Entrevista

Entrevista

André Itela Deque: “Estou motivado a servir o público com a coragem que me caracteriza”

Victorino Matias | Dundo

Jornalista

Com 35 anos de pleno exercício do jornalismo, André Itela Deque constitui um modelo para a nova geração de profissionais da Comunicação Social. Entrou para o jornalismo em 1988, por altura da inauguração das instalações da Emissora Provincial da Rádio Nacional de Angola na Lunda-Norte. O Jornal de Angola falou com o veterano jornalista, uma figura “incontornável”do jornalismo na região Leste. Ao longo da sua carreira, André Deque foi galardoado com o Prémio Provincial de Jornalismo e em Maio de 2023 entrou para a história da Comunicação Social angolana como vencedor da primeira edição do Prémio Nacional Catoca de Jornalismo. Deque, que tem as suas digitais ligadas à formação de muitos jornalistas da nova geração na província diamantífera da Lunda-Norte, fala do seu percurso profissional e das peripécias que atravessou

15/10/2023  Última atualização 12H35
© Fotografia por: Cedida

Em que ano começou a trabalhar no grupo RNA?

Ingressei na Rádio Lunda-Norte em 1988, aquando da inauguração das instalações da Emissora Provincial, sita na rua da Missão ou Primeiros Andares. Foi precisamente a 4 de Julho do mesmo ano, altura em que se comemorou a data da criação da Lunda-Norte. Lembro que a província era governada pelo então Comissário Norberto dos Santos "Kwata Kanawa”, que foi um dos impulsionadores do projecto junto da direcção-geral da Rádio Nacional de Angola.

Depois de inaugurada, quem foi o primeiro director da Emissora Provincial?

O primeiro director da Emissora Provincial, depois de ser inaugurada, foi Abílio Macedo. Foi ele quem lançou o concurso público com o intuito de recrutar jovens talentos nas áreas de locução, redacção, reportagem, sonorização, técnica de emissão e operadores de emissores.

Foi a primeira estação radiofónica da Lunda-Norte?

Antes dela havia na província a Rádio Diamang, que foi encerrada tão logo foi criada a Rádio Lunda-Norte do grupo RNA.

 
Então, foi por intermédio do referido concurso que conseguiu entrar na Rádio Lunda-Norte?

Com certeza, foi.
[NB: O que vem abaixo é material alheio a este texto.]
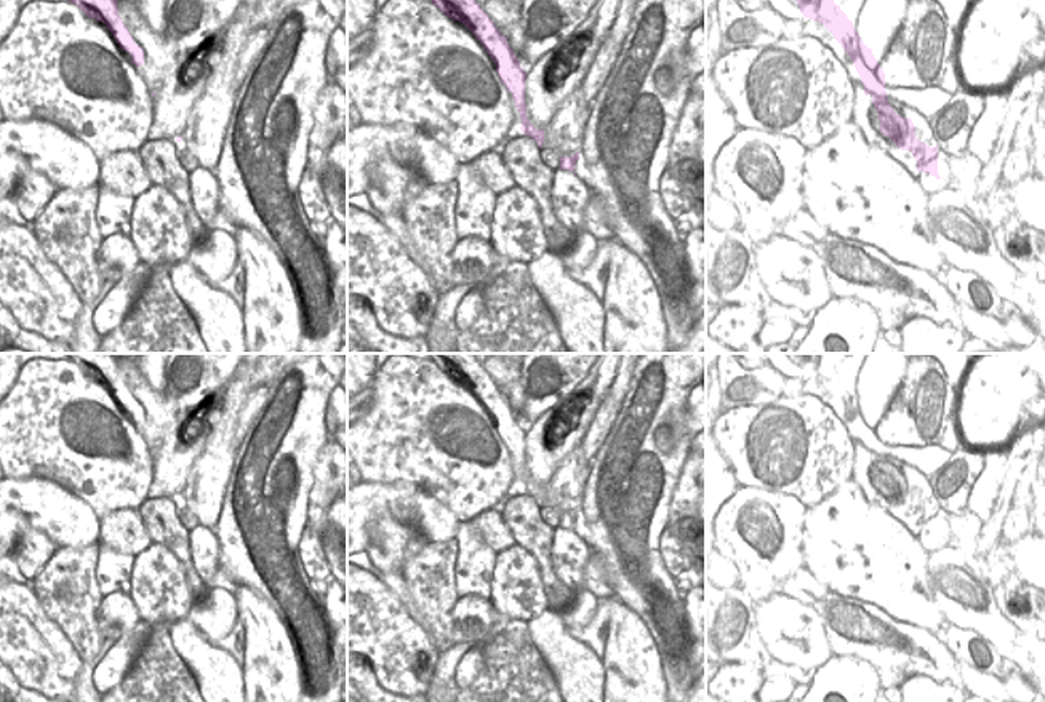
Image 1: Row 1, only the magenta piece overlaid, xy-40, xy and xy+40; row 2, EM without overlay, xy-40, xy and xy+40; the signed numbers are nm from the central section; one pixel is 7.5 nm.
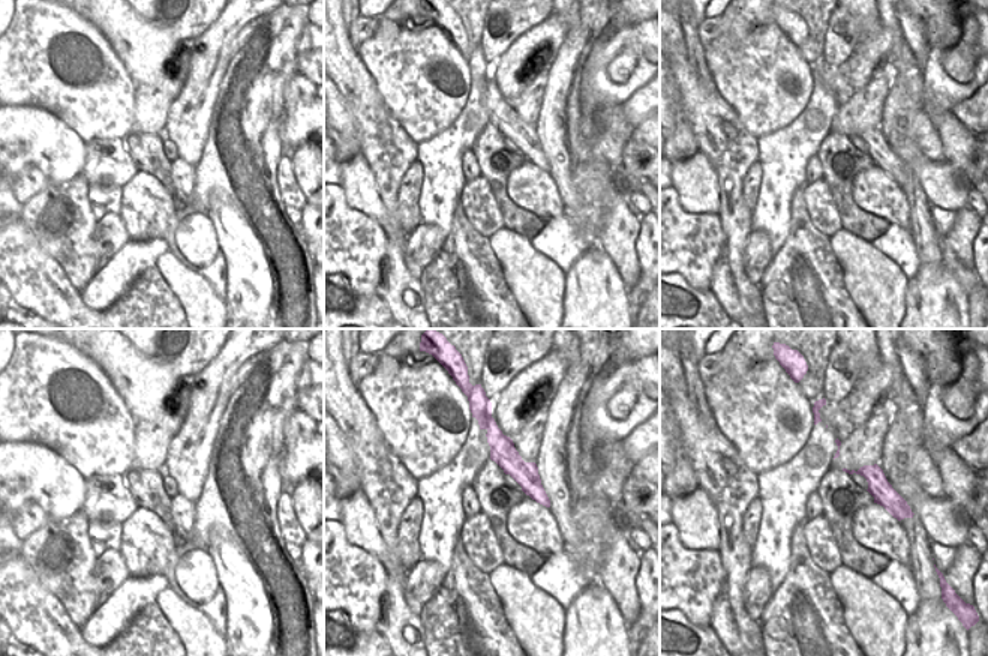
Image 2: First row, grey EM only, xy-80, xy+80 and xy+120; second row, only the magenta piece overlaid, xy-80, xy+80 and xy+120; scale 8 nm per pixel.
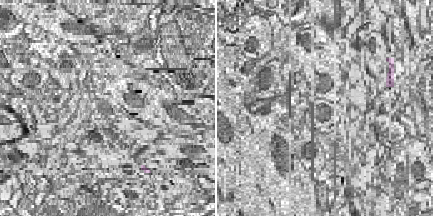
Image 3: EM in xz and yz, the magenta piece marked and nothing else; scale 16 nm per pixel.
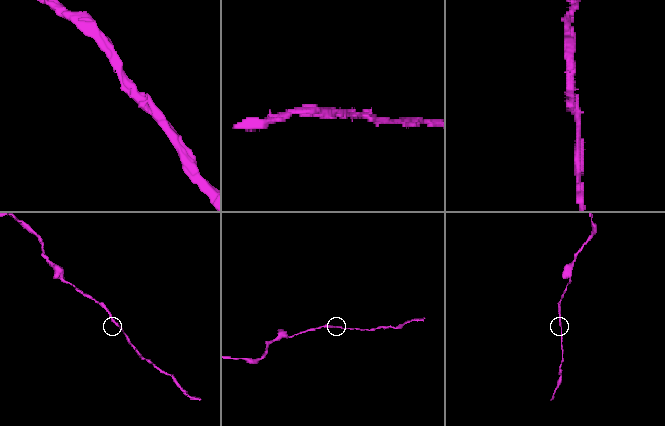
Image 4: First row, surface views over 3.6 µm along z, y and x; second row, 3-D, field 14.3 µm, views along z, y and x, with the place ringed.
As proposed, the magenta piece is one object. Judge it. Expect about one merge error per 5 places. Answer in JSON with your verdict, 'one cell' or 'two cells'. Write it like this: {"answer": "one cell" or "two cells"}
{"answer": "one cell"}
Mas, o que me incentivou naquela altura era a vocação, o bichinho do jornalismo que despontou em mim quando brincava de relatar jogos que aconteciam no campo de futebol do meu bairro do Mandandji, que dista sete quilómetros da cidade do Dundo.  Acompanhava e fazia relatos dos jogos como se do Francisco Simons se tratasse.
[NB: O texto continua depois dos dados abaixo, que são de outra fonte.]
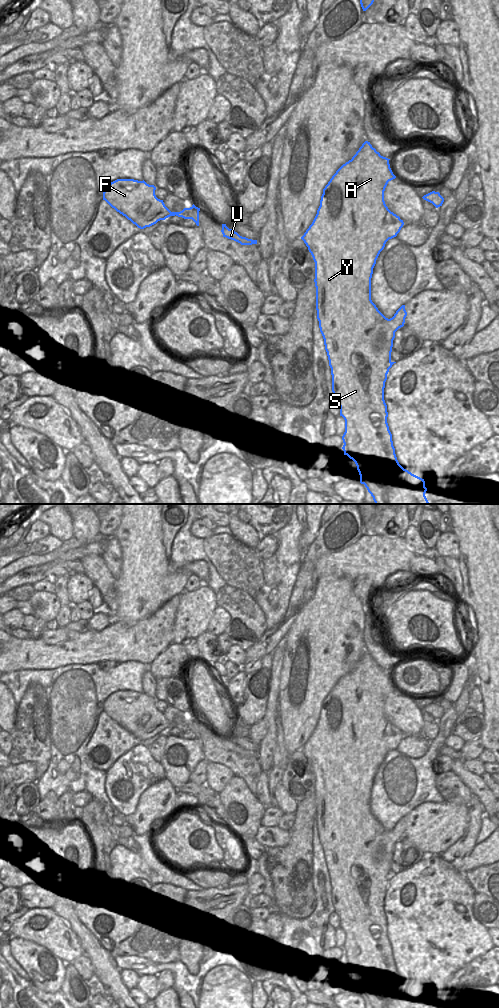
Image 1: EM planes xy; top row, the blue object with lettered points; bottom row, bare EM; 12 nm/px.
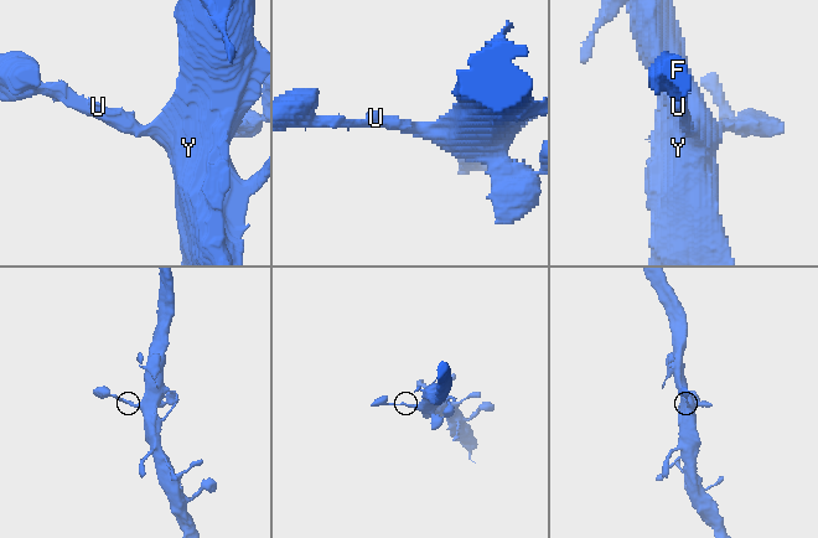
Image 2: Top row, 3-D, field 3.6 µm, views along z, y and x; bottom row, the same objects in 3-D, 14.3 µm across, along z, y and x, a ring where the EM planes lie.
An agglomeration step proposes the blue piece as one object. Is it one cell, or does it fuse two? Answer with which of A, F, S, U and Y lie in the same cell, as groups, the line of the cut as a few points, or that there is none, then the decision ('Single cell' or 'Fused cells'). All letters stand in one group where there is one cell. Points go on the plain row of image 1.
Groups: A F S U Y. No split. Single cell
 O futebol de bairro e o falecido Francisco Simons foram elementos que o inspiraram para o jornalismo?

Sim. À época, muitos admiravam a voz e o talento do jornalista radiofónico Francisco Simons. A forma eloquente como relatava os factos noticiosos prendia o público ouvinte aos respectivos receptores. A década de 80 foi o período em que comecei a acompanhar o evoluir de muitos jornalistas na cadeia central. Além de Francisco Simons, retenho os nomes de Manuel Rabelais, Mateus Gonçalves, Joaquim Gonçalves e de muitos outros que contribuíram para que abraçasse a carreira jornalística.

Localmente, através da Rádio Diamang, ouvia as vozes de Evaristo Itaquenha, Encarnação Casaca, e Filipe Mbwetxi, na língua Cokwe, que também contribuíram de forma significativa na forma de fazer locução numa emissão de rádio. Não foram só as figuras do campo jornalístico que me lapidaram, mas também a magia do futebol fez com que me tornasse num bom relator nos primeiros anos da minha carreira na Rádio Lunda-Norte. Muitas vezes acompanhava os mais velhos em qualquer campo que fossem jogar contra equipas de bairros como Barragem, Satchindongo e Caxinde, onde aproveitava para fazer relatos que, de certa forma, incentivavam a equipa do meu bairro para a vitória.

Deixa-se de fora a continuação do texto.